The Norwegian Strategy

Our Strategy for Strengthening Research and Higher Education in Norwegian Development Cooperation, which has been circulated to all of you, should be seen in this light. It is a central building block in our development policies. It has two main objectives: (1) stimulate to knowledge development in the South, relevant to the challenges of the South, and (2) help ensure that our development policies work: that they are based on the best available knowledge. This is key to success, whether we are speaking about aid coordination policies, debt policies, health and education policies, private sector development policies, the combat against corruption, humanitarian assistance, etc. A third objective is also important: dissemination of results to partners and to the public at large.

So, let’s work on this together. We have to, if we are interested in results. We, the Norwegian development authorities need to partner with leading knowledge institutions. I believe the same is true for the other Nordic countries. Together we can do more, better. And it is also more fun.

Key Challenges

Let me end by drawing your attention to some of the key challenges we are facing in our development efforts, challenges where you can all play a role.

  • Universities in the poorest countries

What do they need of assistance to be more useful, more relevant in their countries and to the people they are meant to serve? What can we do to strengthen their position in society, and their freedoms?
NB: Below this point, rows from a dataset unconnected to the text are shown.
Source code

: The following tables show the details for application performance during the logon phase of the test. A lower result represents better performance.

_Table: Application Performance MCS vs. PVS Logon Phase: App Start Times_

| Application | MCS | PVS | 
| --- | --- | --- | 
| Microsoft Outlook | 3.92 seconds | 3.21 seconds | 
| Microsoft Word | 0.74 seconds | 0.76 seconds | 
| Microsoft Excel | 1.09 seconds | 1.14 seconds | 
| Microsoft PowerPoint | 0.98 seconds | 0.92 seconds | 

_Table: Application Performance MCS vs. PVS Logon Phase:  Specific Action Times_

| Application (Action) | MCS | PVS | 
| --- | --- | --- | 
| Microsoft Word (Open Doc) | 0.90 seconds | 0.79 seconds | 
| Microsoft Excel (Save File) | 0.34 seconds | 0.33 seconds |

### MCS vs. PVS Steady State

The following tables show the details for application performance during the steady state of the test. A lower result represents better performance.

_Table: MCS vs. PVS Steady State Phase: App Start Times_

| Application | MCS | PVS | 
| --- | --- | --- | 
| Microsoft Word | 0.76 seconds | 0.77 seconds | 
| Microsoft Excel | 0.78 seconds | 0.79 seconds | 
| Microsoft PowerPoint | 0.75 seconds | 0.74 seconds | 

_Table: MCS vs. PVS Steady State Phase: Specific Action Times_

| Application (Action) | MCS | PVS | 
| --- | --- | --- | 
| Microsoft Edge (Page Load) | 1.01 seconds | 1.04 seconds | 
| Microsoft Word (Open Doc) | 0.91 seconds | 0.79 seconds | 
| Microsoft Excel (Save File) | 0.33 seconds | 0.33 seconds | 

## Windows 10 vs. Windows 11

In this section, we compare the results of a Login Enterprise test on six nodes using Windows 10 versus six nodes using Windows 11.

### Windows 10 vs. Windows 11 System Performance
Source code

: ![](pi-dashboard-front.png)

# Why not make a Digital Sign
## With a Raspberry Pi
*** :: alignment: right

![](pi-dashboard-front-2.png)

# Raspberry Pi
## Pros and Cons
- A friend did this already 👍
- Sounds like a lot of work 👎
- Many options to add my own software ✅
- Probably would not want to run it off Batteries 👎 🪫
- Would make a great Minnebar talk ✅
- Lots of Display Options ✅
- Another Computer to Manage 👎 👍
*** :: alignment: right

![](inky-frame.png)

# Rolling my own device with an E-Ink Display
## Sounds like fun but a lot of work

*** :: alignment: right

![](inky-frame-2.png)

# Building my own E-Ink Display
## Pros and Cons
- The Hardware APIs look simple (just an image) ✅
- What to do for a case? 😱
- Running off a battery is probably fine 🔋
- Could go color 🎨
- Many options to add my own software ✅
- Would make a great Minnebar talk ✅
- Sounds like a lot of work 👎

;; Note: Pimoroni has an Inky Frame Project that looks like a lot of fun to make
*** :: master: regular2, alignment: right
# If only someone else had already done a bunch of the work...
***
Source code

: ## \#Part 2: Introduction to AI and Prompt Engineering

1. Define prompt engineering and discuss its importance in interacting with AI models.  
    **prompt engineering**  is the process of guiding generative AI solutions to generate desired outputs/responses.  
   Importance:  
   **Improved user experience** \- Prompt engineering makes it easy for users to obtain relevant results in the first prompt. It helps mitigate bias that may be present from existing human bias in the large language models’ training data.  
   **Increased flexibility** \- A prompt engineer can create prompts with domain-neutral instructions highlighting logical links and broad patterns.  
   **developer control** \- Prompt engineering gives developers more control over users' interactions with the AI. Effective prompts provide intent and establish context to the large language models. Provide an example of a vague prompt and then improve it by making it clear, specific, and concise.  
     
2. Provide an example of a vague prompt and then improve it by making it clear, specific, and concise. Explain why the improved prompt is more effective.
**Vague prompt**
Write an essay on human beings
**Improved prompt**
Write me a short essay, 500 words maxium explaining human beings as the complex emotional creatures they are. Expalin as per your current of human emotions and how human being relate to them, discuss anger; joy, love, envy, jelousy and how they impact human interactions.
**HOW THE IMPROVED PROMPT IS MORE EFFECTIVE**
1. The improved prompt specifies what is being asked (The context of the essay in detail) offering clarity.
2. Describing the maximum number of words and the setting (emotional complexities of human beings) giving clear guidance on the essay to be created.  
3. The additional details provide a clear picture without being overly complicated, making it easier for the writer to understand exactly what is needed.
  • Conflict prevention and resolution

We are all concerned about the unravelling of peace and stability in many African countries in the last couple of years. Could adacemic institutions play a role in preventing and solving conflicts? Could Nordic universities do something together and in partnership with African universities to put peace on the agenda? On the curriculum? Could good things come out of building networks of professionals and academics, across lines of conflict? If you can come up with good, sound, daring initiatives in this area, you will find our support.

  • HIV/AIDS

We all know too well the dramatic effects of this tragic disease in many developing countries. Special efforts are clearly needed. The title of a NUFU publication recently was: ”What to do when the respondents kill each other”. A similar question might be: ”What to do when our colleagues and students are dying of AIDS”. Can the universities play a greater role in facing this terrible challenge?

We urge you to be daring, ambitious, aggressive in entering into these and other development challenges, and in combining your forces, and not always go for the external, additional funding first. These are our common challenges,

  • if we want to be relevant
  • if we want to make progress
  • if we want to be truly human
  • if we want to understand the human condition.

I believe poverty is the most difficult, but most exciting challenge in the world today. Someone has said that once you start thinking about poverty and what it means for those living in it, and once you start thinking about what it might take to overcome poverty and provide people with the choices they have been deprived of — it is difficult to stop thinking about it. Thank you for your attention, and again, congratulations with this important conference.